Spatial grounding data:
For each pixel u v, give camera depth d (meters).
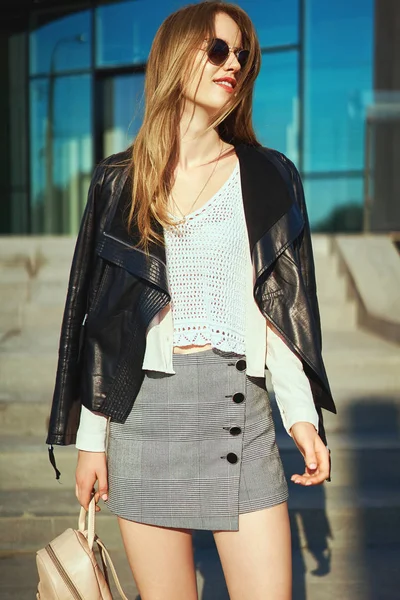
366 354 6.54
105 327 2.32
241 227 2.34
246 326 2.30
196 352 2.27
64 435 2.41
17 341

→ **WHAT YOU ARE ASKED TO DO**
One exact copy of the data, no pictures: write it out line for line.

→ **ANSWER SECTION**
For each pixel u v, give camera depth d (meters).
366 354 6.54
105 327 2.32
241 227 2.34
246 326 2.30
196 352 2.27
64 435 2.41
17 341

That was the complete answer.